Spring Boot is a widely adopted Java framework for building web applications and RESTful services, and understanding its ability to handle concurrent requests is essential for ensuring high‑throughput and stable systems.

Request handling in Spring Boot

Spring Boot delegates HTTP handling to an embedded web server such as Tomcat, Jetty, or Undertow. The server assigns each incoming request to a thread from its thread pool; the pool size therefore determines the maximum number of requests that can be processed simultaneously.
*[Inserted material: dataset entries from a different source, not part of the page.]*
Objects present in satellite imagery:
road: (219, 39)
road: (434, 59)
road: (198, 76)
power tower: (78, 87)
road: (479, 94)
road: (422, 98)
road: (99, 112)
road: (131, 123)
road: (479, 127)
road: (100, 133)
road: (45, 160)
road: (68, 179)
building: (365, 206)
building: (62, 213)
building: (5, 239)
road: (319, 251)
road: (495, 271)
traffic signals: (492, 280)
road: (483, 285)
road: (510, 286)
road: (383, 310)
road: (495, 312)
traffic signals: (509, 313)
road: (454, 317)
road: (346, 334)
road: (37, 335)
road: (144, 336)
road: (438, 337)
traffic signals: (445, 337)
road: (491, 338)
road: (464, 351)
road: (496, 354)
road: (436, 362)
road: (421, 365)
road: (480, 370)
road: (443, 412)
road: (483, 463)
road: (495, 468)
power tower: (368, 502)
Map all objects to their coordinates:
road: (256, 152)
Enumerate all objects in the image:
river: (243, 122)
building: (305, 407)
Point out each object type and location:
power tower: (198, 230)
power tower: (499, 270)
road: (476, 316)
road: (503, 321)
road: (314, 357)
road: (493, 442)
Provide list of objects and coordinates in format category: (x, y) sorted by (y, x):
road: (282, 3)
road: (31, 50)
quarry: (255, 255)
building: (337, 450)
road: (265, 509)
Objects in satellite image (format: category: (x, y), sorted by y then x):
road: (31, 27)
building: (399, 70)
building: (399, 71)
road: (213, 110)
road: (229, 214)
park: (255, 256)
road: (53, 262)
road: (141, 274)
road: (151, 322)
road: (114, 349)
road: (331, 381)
Default Tomcat thread‑pool configuration

When no custom settings are provided, Spring Boot uses Tomcat with the following defaults:

max‑threads : 200

min‑spare‑threads : 10

accept‑count (request queue size) : 10,000

These values mean Tomcat creates a pool of 200 threads and can queue up to 10,000 additional requests; requests beyond the pool are held in the queue until a thread becomes free.

Adjusting the thread pool

Developers can increase concurrency by modifying the Tomcat settings in application.properties or application.yml. Example for application.properties:

server.tomcat.max-threads=500      # increase maximum threads
server.tomcat.min-spare-threads=20 # increase minimum idle threads
server.tomcat.accept-count=10000  # keep the queue size

Equivalent YAML configuration:

server:
  tomcat:
    max-threads: 500
    min-spare-threads: 20
    accept-count: 10000

Changing these parameters allows the application to handle more concurrent requests under high load.

Simulating concurrent requests with async controllers

To observe how Spring Boot behaves under concurrency, an async controller can be created using the @Async annotation. Example controller:

package com.example.demo.controller;

import org.springframework.scheduling.annotation.Async;
import org.springframework.web.bind.annotation.GetMapping;
import org.springframework.web.bind.annotation.RestController;
import java.util.concurrent.CompletableFuture;

@RestController
public class HelloController {
    @Async
    @GetMapping("/async")
    public CompletableFuture<String> asyncHello() throws InterruptedException {
        Thread.sleep(2000); // simulate a time‑consuming operation
        return CompletableFuture.completedFuture("Hello, Spring Boot!");
    }
}

The main application class must enable async processing:

package com.example.demo;

import org.springframework.boot.SpringApplication;
import org.springframework.boot.autoconfigure.SpringBootApplication;
import org.springframework.scheduling.annotation.EnableAsync;

@SpringBootApplication
@EnableAsync
public class DemoApplication {
    public static void main(String[] args) {
        SpringApplication.run(DemoApplication.class, args);
    }
}

When the /async endpoint is hit, Spring Boot uses a separate thread to handle the request, introducing a 2‑second delay. Scaling the number of simultaneous calls reveals how the configured thread pool limits affect throughput.

Measuring real‑world capacity

To determine the actual maximum request count, developers typically employ load‑testing tools such as Apache JMeter or Gatling, which can generate large numbers of concurrent requests and help identify bottlenecks.

Key factors influencing concurrency

Thread‑pool size : Adjust max-threads and min-spare-threads to raise the number of concurrent requests the server can process.

Hardware resources : CPU cores, memory, and other server resources limit how many threads can run effectively; insufficient resources cause timeouts or failures.

Operating‑system limits : File‑descriptor limits and OS‑level thread caps also constrain concurrency.

By tuning the thread‑pool configuration, ensuring adequate hardware, and respecting OS limits, Spring Boot applications can be optimized for high‑concurrency scenarios.